Local Motive is a WV based Rockin’ Blues Reggae band. Their sets are replete with original tunes and classic ballads that span many genres.
This husband and wife duo hail from the cozy hills of West Virginia. They play unique songs that blend the contemporary folk genre with a bluegrass spirit. Lindsey’s voice often carries her own lyrics which collect friendships, mountain scenery, thoughtful reminiscence, and mixes them into a soothing, energetic sound while Ty backs up her sound with his beautiful melodic style of fiddle and vocal harmonies. Their love of music and for each other is evident as these two play from the heart.
For touring musicians, the road is a harsh mistress. It takes an iron will to survive and a hard-headed love for music so deeply ingrained that the mere thought of a missed gig makes you nauseous. For 17 years, the Hackensaw Boys have plowed the asphalt, bringing their raw, gritty version of American roots music to the venues and streets that originally inspired them. Born in Virginia, along the same routes as fellow road warriors/street buskers Old Crow Medicine Show, the Hackensaw Boys have at times operated more as a collective than a band, sometimes boasting up to twenty members. What’s kept them together is a burning hot vision of American roots music brought kicking and screaming into a new age, fueled as much by a rowdy punk spirit as by the traditional masters that first inspired them. Now with their new album, Charismo (April 15, 2016 on Free Dirt Records)–their first studio album in almost a decade–the Hackensaw Boys have a new lineup and a new lease on life.

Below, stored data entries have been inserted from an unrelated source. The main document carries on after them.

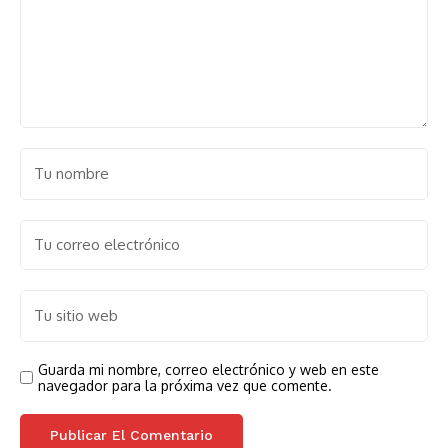
Guarda mi nombre, correo electrónico y web en este
navegador para la próxima vez que comente.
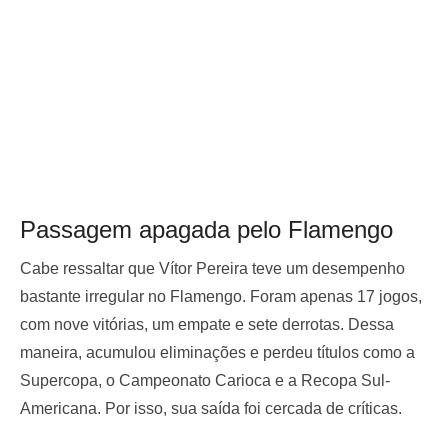
Passagem apagada pelo Flamengo
Cabe ressaltar que Vítor Pereira teve um desempenho
bastante irregular no Flamengo. Foram apenas 17 jogos,
com nove vitórias, um empate e sete derrotas. Dessa
maneira, acumulou eliminações e perdeu títulos como a
Supercopa, o Campeonato Carioca e a Recopa Sul-
Americana. Por isso, sua saída foi cercada de críticas.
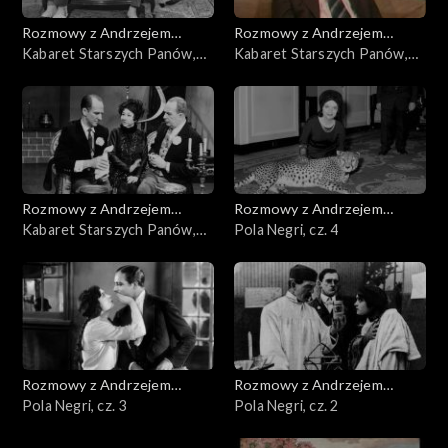
Rozmowy z Andrzejem
Rozmowy z Andrzejem
Doboszem
Kabaret Starszych Panów,
Doboszem
Kabaret Starszych Panów,
cz. 3
cz. 2
Rozmowy z Andrzejem
Rozmowy z Andrzejem
Doboszem
Kabaret Starszych Panów,
Doboszem
Pola Negri, cz. 4
cz. 1
Rozmowy z Andrzejem
Rozmowy z Andrzejem
Doboszem
Pola Negri, cz. 3
Doboszem
Pola Negri, cz. 2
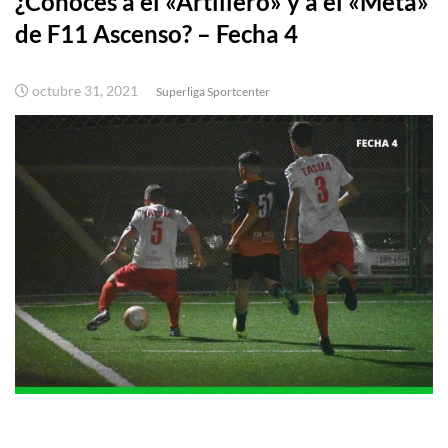
¿Conoces a el «Artillero» y a el «Meta»
de F11 Ascenso? – Fecha 4
octubre 31, 2021
Superliga Sportcenter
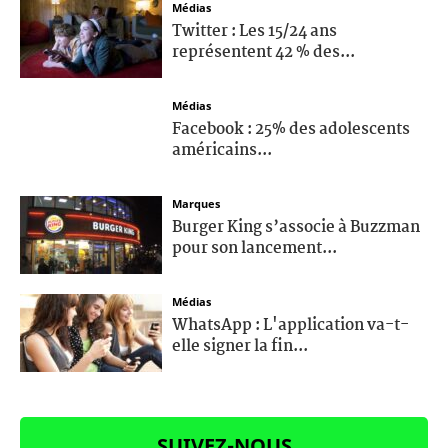
Médias
Twitter : Les 15/24 ans
représentent 42 % des...
Médias
Facebook : 25% des adolescents
américains...
Marques
Burger King s’associe à Buzzman
pour son lancement...
Médias
WhatsApp : L'application va-t-
elle signer la fin...
SUIVEZ-NOUS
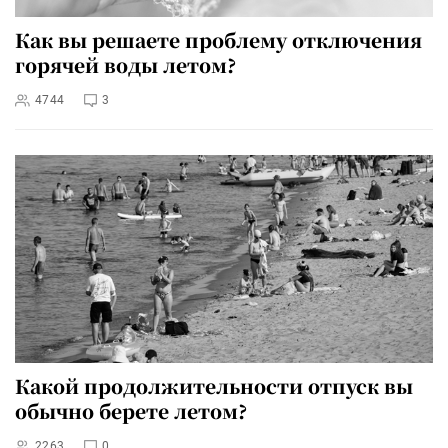
Как вы решаете проблему отключения
горячей воды летом?
4744
3
Какой продолжительности отпуск вы
обычно берете летом?
2263
0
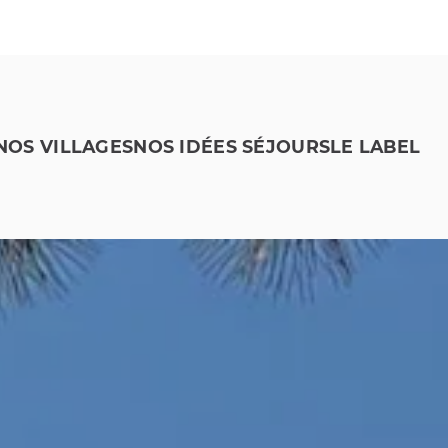
NOS VILLAGES
NOS IDÉES SÉJOURS
LE LABEL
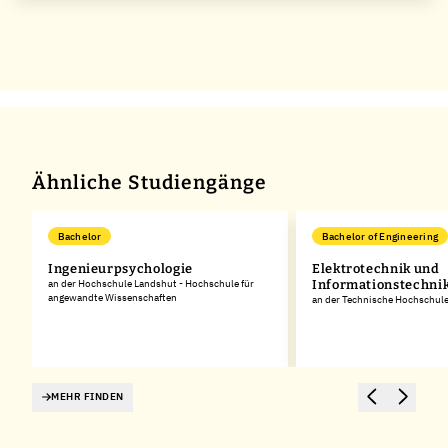
Ähnliche Studiengänge
Bachelor
Bachelor of Engineering
Ingenieurpsychologie
Elektrotechnik und
an der Hochschule Landshut - Hochschule für
Informationstechnik
angewandte Wissenschaften
an der Technische Hochschul
MEHR FINDEN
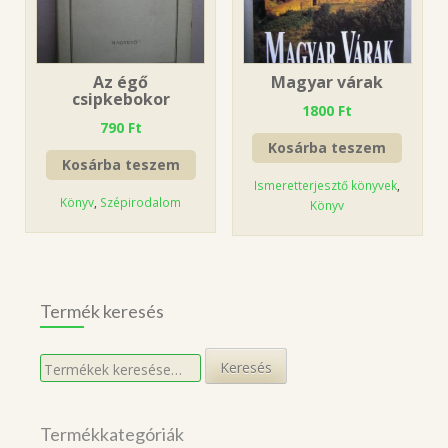
Az égő
Magyar várak
csipkebokor
1800
Ft
790
Ft
Kosárba teszem
Kosárba teszem
Ismeretterjesztő könyvek
,
Könyv
,
Szépirodalom
Könyv
Termék keresés
Keresés
Keresés
a
következőre:
Termékkategóriák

Stewed Mulligan blends the old backwoods sound with clever Country Rock to create music that could have been birthed in a basement by the illegitimate sons of The Band. If Fat Albert’s Junkyard band had an Appalachian bizarro group, they would be called Stewed Mulligan.” 25 years sounds like a long time……a lot longer then it actually feels. And when you think about it in terms of over 150 years of combined experience within the current lineup it makes it sound downright respectable (lending more credibility then perhaps may be warranted). But then again, for the most part, these years have been spent with one another fostering a weird type of musical evolution with its genetic roots in bands such as Muddy Holler, Hickory Wind, Ebenezer String Band and others.
A SW Ohio favorite, this improvisational band moves through genres and spans musical time periods. It is bluegrass? Swing? Jazz? It IS what it IS.